Beijing Ingatkan Amerika, China Adalah Bankir Mereka
Guncangan juga dialami pasar saham AS pada Rabu. Setelah mencatatkan kenaikan selama enam hari beruntun, Wall Street ditutup di zona negatif.
Editor: Choirul Arifin
TRIBUNNEWS.COM, BEIJING - Surat utang Amerika Serikat (AS) dilanda aksi jual besar-besaran pada transaksi Rabu (10/1/2018). Sepertinya, ini adalah hal yang ingin diingatkan China kepada AS.
Pasar obligasi AS terpukul menyusul laporan Bloomberg News yang mengutip sumber anonim bahwa salah satu pejabat Beijing telah memberikan rekomendasi China, untuk mengurangi atau menunda pembelian surat utang AS.
China saat ini merupakan pemegang terbesar surat utang AS. Guncangan juga dialami pasar saham AS pada Rabu. Setelah mencatatkan kenaikan selama enam hari beruntun, Wall Street ditutup di zona negatif.
Sementara itu, tingkat yield surat utang AS mulai mendaki di mana yield untuk surat utang AS bertenor 10 tahun mencapai 2,579%. Ini merupakan level tertinggi sejak 15 Maret lalu. Tingkat yield obligasi akan naik jika harga obligasi tertekan.
Regulator valuta asing China secara terbuka membantah laporan Bloomberg pada Kamis, dengan mengatakan bahwa mereka mengutip "informasi palsu".
Tapi sentakan ke pasar mungkin telah dirancang sebagai peringatan ke Washington, yang bentrok dengan China mengenai perdagangan dan isu lainnya.
Baca: Vladimir Putin Puji Kim Jong Un, Sekarang Lebih cerdik dan Dewasa, Berhasil Melawan Barat
Baca: Di Bawah Bendera Baru, Daimler Targetkan Jual 1.500 Truk Axor di 2018
Pesan politik
Melansir data CNBC, China mengempit sekitar US$ 1,2 triliun utang AS -lebih banyak daripada negara manapun. Saat membeli obligasi AS, secara efektif China meminjamkan uang ke Amerika Serikat.
Washington menggunakan penjualan obligasi ke China dan pihak lain untuk membantu pembiayaan negara mereka.
Pergerakan kurva yang terlihat di market pada minggu ini muncul saat Presiden AS Donald Trump bersiap untuk melawan China terkait surplus perdagangannya yang besar dengan Amerika Serikat.
Hal ini karena Washington kehilangan kesabaran dengan Beijing dalam menangani krisis nuklir Korea Utara.
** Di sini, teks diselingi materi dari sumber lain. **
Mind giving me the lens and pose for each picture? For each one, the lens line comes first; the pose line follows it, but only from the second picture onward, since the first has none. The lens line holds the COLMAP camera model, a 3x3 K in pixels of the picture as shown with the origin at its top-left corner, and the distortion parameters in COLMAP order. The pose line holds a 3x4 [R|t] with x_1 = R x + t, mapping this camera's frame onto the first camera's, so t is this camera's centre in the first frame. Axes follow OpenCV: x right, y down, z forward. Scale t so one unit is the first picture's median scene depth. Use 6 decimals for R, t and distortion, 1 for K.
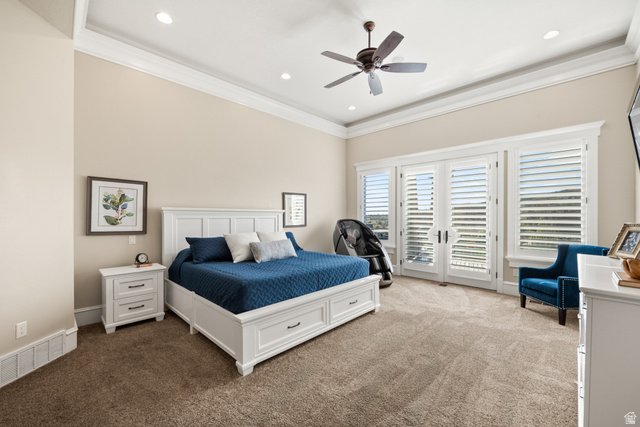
lens RADIAL K [[260.5, 0, 320.3], [0, 260.5, 212.8], [0, 0, 1]] dist [-0.003153, -0.000570]
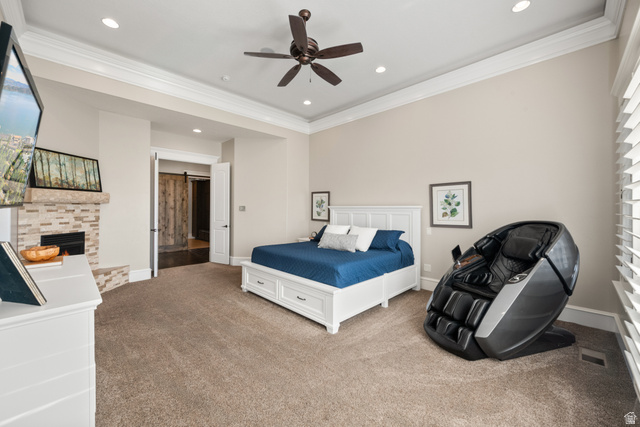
lens RADIAL K [[247.8, 0, 319.4], [0, 247.8, 210.4], [0, 0, 1]] dist [-0.002375, -0.000142]
pose [[-0.023510, -0.001940, -0.999722, 0.988128], [0.002335, 0.999995, -0.001995, 0.009026], [0.999721, -0.002381, -0.023505, 1.008157]]
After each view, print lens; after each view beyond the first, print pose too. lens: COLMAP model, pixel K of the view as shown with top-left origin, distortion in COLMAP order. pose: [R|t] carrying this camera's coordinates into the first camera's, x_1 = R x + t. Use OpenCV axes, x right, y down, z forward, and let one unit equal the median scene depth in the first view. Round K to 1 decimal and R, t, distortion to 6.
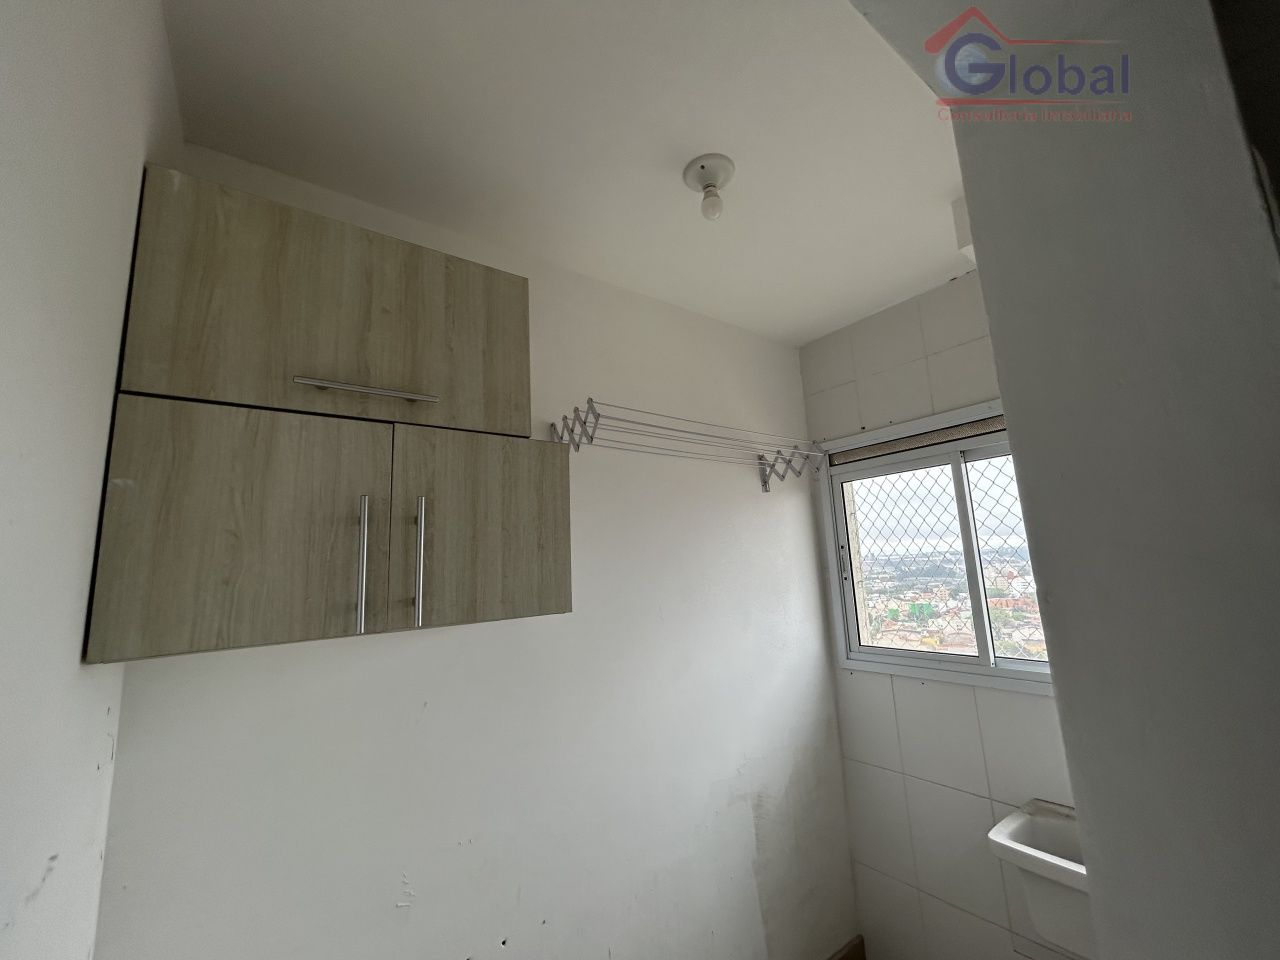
lens RADIAL K [[517.8, 0, 639.4], [0, 517.8, 480.1], [0, 0, 1]] dist [-0.001896, 0.001074]
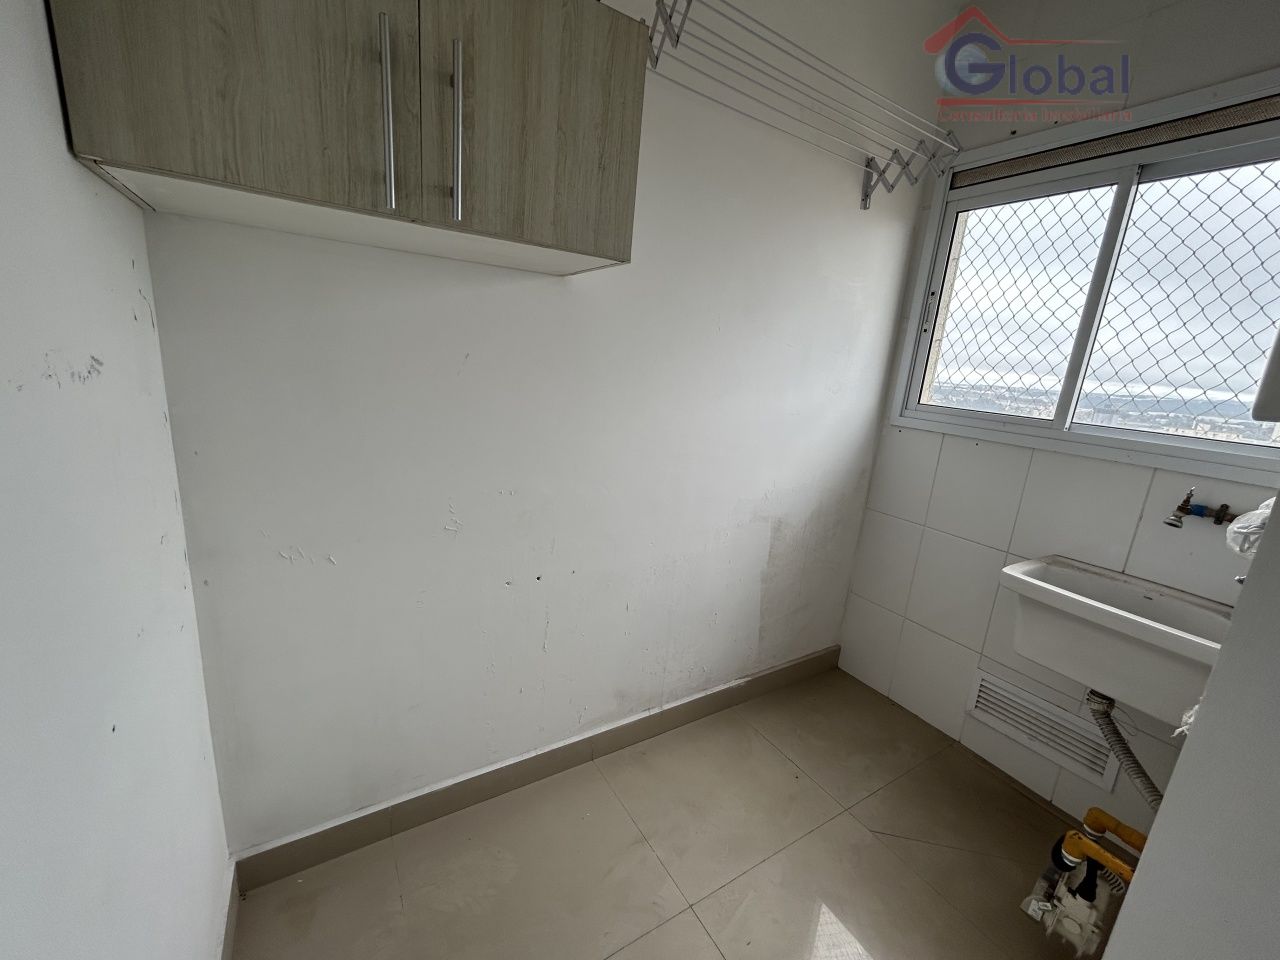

Kamis (11/1/2018) lalu regulator China menenangkan kekhawatiran pasar saat mengatakan pihaknya telah melakukan diversifikasi cadangan devisa, dan kepemilikan surat utang-nya "didorong oleh pasar".
Rajeev de Mello, head of Asian fixed income di Schroders Investment Management, mengatakan kepada CNBC pada Kamis, China juga mengirim pesan lain.
"China tidak akan bersikap pasif jika pemerintah AS memberlakukan tarif. Saya pikir itu adalah posisi yang mereka inginkan, bahwa mereka adalah pemain utama dan bukan negara kecil di ujung penerima tongkat besar AS," paparnya.
Vishnu Varathan, ekonom Bank Mizuho menambahkan, indikasi Beijing bahwa hal ini tidak terkait dengan pembelian obligasi AS mengindikasikan lebih banyak "batu besar" antara dua ekonomi terbesar di dunia.
"Ini harus dilihat sebagai awal kemungkinan ketegangan perdagangan, tanpa ancaman yang sangat eksplisit," tambah Jens Nordvig dari Exante Data.